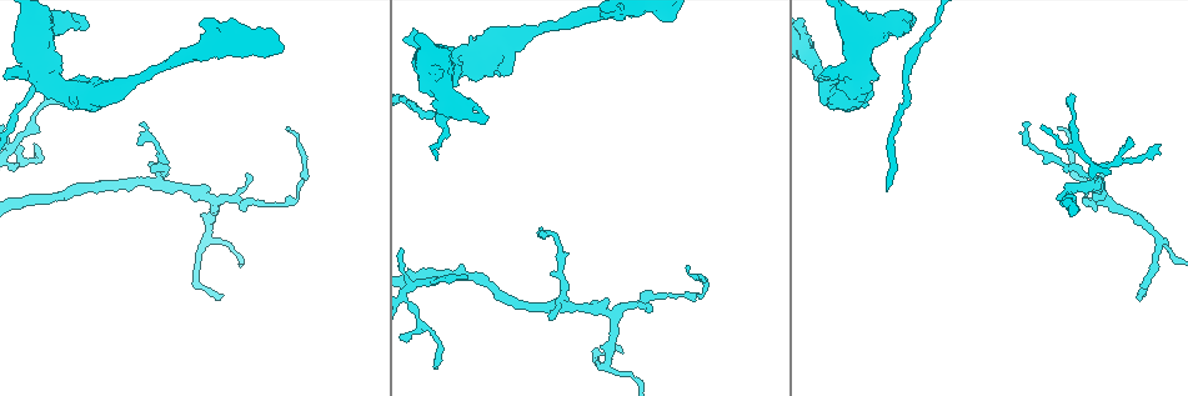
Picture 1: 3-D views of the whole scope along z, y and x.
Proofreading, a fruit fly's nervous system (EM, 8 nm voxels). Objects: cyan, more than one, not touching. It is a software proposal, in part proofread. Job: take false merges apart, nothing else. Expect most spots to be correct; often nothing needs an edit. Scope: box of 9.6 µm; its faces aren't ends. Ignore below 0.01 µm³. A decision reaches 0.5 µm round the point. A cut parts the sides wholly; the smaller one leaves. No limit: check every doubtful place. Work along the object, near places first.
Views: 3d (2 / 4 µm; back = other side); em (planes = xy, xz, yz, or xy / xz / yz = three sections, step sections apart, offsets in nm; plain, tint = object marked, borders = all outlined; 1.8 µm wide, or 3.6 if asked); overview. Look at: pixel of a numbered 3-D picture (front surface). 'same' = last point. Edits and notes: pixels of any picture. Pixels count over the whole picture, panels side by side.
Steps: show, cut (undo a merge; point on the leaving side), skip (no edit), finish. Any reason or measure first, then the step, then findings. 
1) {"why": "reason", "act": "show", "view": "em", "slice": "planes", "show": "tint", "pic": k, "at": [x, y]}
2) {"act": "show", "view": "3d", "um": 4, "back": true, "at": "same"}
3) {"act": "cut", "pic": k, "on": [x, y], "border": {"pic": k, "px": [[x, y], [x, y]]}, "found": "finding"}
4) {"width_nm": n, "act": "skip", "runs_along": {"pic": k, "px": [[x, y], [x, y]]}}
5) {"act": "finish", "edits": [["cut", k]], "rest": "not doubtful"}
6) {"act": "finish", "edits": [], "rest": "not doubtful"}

{"why": "narrows sharply", "act": "show", "view": "em", "um": 3.6, "slice": "yz", "step": 8, "show": "tint", "pic": 1, "at": [26, 67]}

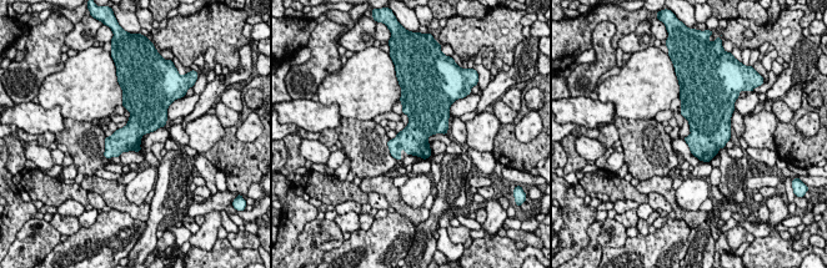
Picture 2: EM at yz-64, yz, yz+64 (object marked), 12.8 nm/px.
{"act": "show", "view": "em", "um": 3.6, "slice": "planes", "show": "tint", "at": "same"}

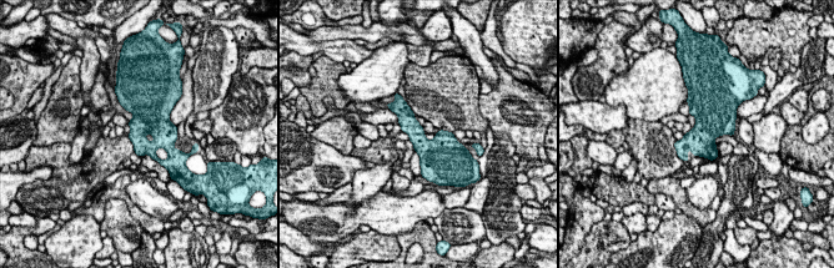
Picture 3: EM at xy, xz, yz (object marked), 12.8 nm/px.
{"width_nm": 260, "act": "skip", "found": "all the same neuron"}

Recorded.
{"why": "abrupt turn", "act": "show", "view": "em", "slice": "planes", "show": "tint", "pic": 1, "at": [64, 87]}

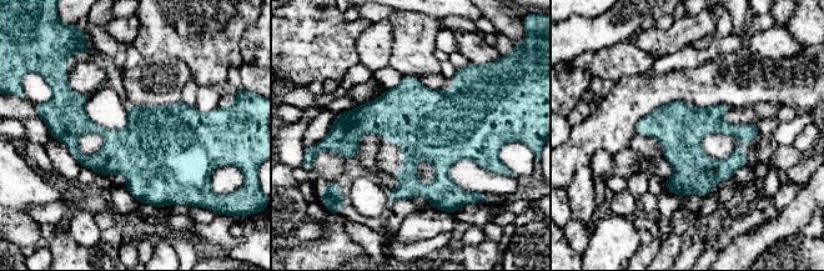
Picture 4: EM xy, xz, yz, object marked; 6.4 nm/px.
{"act": "skip", "found": "all the same neuron"}

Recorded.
{"why": "thick turns thin", "act": "show", "view": "em", "um": 3.6, "slice": "xy", "step": 8, "show": "borders", "pic": 1, "at": [889, 19]}

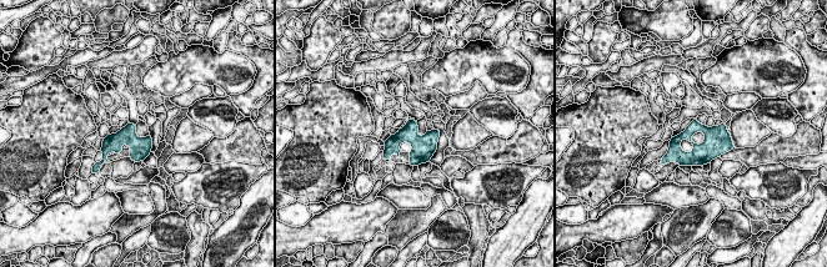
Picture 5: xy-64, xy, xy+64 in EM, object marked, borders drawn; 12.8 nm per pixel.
{"why": "another direction", "act": "show", "view": "em", "um": 3.6, "slice": "planes", "show": "borders", "at": "same"}

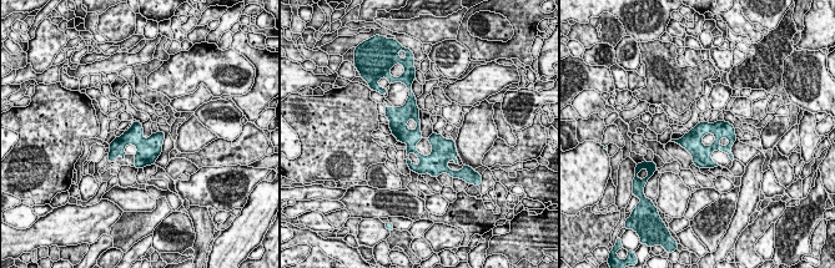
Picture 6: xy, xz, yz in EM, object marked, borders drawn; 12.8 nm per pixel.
{"width_nm": 260, "act": "skip", "found": "continuous, no second neuron"}

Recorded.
{"why": "sudden change in width", "act": "show", "view": "3d", "um": 2, "pic": 1, "at": [503, 63]}

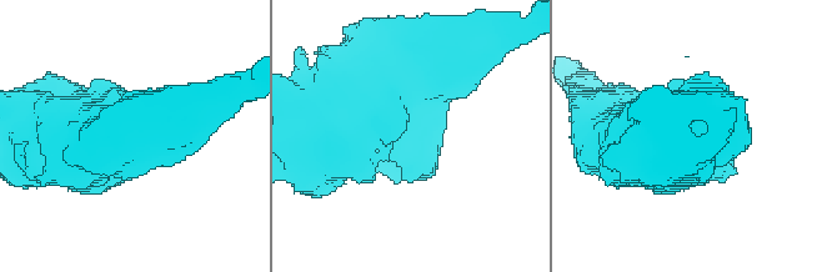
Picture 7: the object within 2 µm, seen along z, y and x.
{"why": "shape alone is not enough", "act": "show", "view": "em", "slice": "planes", "show": "plain", "pic": 7, "at": [402, 145]}

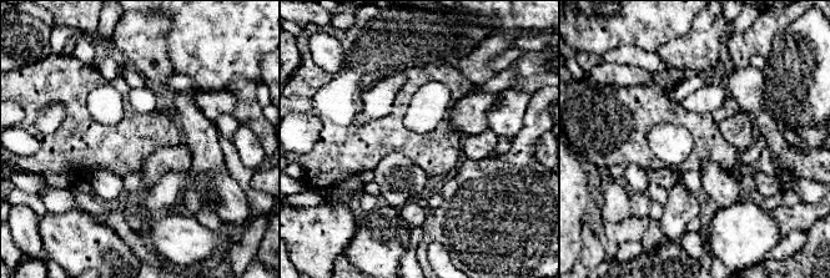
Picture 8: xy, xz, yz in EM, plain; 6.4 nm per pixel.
{"act": "show", "view": "em", "slice": "planes", "show": "tint", "at": "same"}

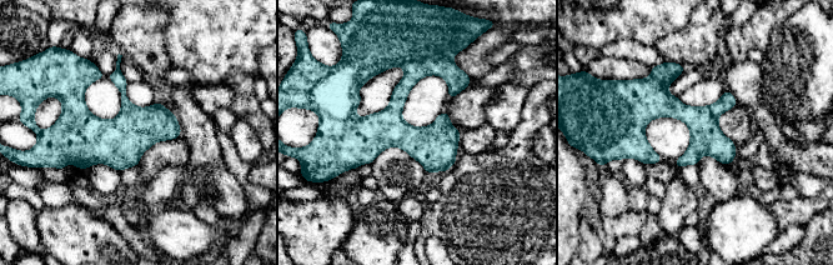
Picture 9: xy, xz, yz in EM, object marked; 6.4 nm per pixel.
{"act": "skip", "runs_along": {"pic": 9, "px": [[411, 59], [392, 115], [350, 165]]}, "found": "all the same neuron"}

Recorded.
{"why": "sudden change in width", "act": "show", "view": "3d", "um": 4, "pic": 1, "at": [847, 19]}

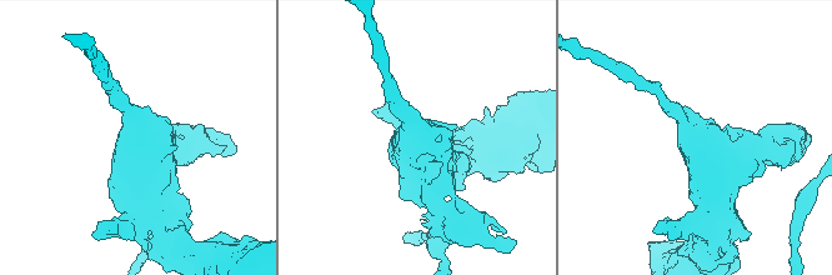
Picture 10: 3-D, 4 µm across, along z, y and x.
{"act": "show", "view": "em", "um": 3.6, "slice": "xy", "step": 4, "show": "tint", "pic": 10, "at": [418, 139]}

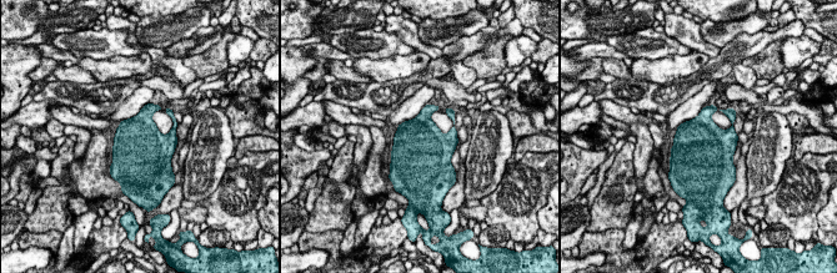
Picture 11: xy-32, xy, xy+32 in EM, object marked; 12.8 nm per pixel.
{"act": "skip", "found": "one neuron here"}

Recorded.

☆ ☆ ☆ ☆ ☆

* **EXERCISE GOAL**
Your answer must contain the full data, repeated exactly, without pictures.

* **OUTPUT**
Picture 1: 3-D views of the whole scope along z, y and x.
Proofreading, a fruit fly's nervous system (EM, 8 nm voxels). Objects: cyan, more than one, not touching. It is a software proposal, in part proofread. Job: take false merges apart, nothing else. Expect most spots to be correct; often nothing needs an edit. Scope: box of 9.6 µm; its faces aren't ends. Ignore below 0.01 µm³. A decision reaches 0.5 µm round the point. A cut parts the sides wholly; the smaller one leaves. No limit: check every doubtful place. Work along the object, near places first.
Views: 3d (2 / 4 µm; back = other side); em (planes = xy, xz, yz, or xy / xz / yz = three sections, step sections apart, offsets in nm; plain, tint = object marked, borders = all outlined; 1.8 µm wide, or 3.6 if asked); overview. Look at: pixel of a numbered 3-D picture (front surface). 'same' = last point. Edits and notes: pixels of any picture. Pixels count over the whole picture, panels side by side.
Steps: show, cut (undo a merge; point on the leaving side), skip (no edit), finish. Any reason or measure first, then the step, then findings. 
1) {"why": "reason", "act": "show", "view": "em", "slice": "planes", "show": "tint", "pic": k, "at": [x, y]}
2) {"act": "show", "view": "3d", "um": 4, "back": true, "at": "same"}
3) {"act": "cut", "pic": k, "on": [x, y], "border": {"pic": k, "px": [[x, y], [x, y]]}, "found": "finding"}
4) {"width_nm": n, "act": "skip", "runs_along": {"pic": k, "px": [[x, y], [x, y]]}}
5) {"act": "finish", "edits": [["cut", k]], "rest": "not doubtful"}
6) {"act": "finish", "edits": [], "rest": "not doubtful"}

{"why": "narrows sharply", "act": "show", "view": "em", "um": 3.6, "slice": "yz", "step": 8, "show": "tint", "pic": 1, "at": [26, 67]}

Picture 2: EM at yz-64, yz, yz+64 (object marked), 12.8 nm/px.
{"act": "show", "view": "em", "um": 3.6, "slice": "planes", "show": "tint", "at": "same"}

Picture 3: EM at xy, xz, yz (object marked), 12.8 nm/px.
{"width_nm": 260, "act": "skip", "found": "all the same neuron"}

Recorded.
{"why": "abrupt turn", "act": "show", "view": "em", "slice": "planes", "show": "tint", "pic": 1, "at": [64, 87]}

Picture 4: EM xy, xz, yz, object marked; 6.4 nm/px.
{"act": "skip", "found": "all the same neuron"}

Recorded.
{"why": "thick turns thin", "act": "show", "view": "em", "um": 3.6, "slice": "xy", "step": 8, "show": "borders", "pic": 1, "at": [889, 19]}

Picture 5: xy-64, xy, xy+64 in EM, object marked, borders drawn; 12.8 nm per pixel.
{"why": "another direction", "act": "show", "view": "em", "um": 3.6, "slice": "planes", "show": "borders", "at": "same"}

Picture 6: xy, xz, yz in EM, object marked, borders drawn; 12.8 nm per pixel.
{"width_nm": 260, "act": "skip", "found": "continuous, no second neuron"}

Recorded.
{"why": "sudden change in width", "act": "show", "view": "3d", "um": 2, "pic": 1, "at": [503, 63]}

Picture 7: the object within 2 µm, seen along z, y and x.
{"why": "shape alone is not enough", "act": "show", "view": "em", "slice": "planes", "show": "plain", "pic": 7, "at": [402, 145]}

Picture 8: xy, xz, yz in EM, plain; 6.4 nm per pixel.
{"act": "show", "view": "em", "slice": "planes", "show": "tint", "at": "same"}

Picture 9: xy, xz, yz in EM, object marked; 6.4 nm per pixel.
{"act": "skip", "runs_along": {"pic": 9, "px": [[411, 59], [392, 115], [350, 165]]}, "found": "all the same neuron"}

Recorded.
{"why": "sudden change in width", "act": "show", "view": "3d", "um": 4, "pic": 1, "at": [847, 19]}

Picture 10: 3-D, 4 µm across, along z, y and x.
{"act": "show", "view": "em", "um": 3.6, "slice": "xy", "step": 4, "show": "tint", "pic": 10, "at": [418, 139]}

Picture 11: xy-32, xy, xy+32 in EM, object marked; 12.8 nm per pixel.
{"act": "skip", "found": "one neuron here"}

Recorded.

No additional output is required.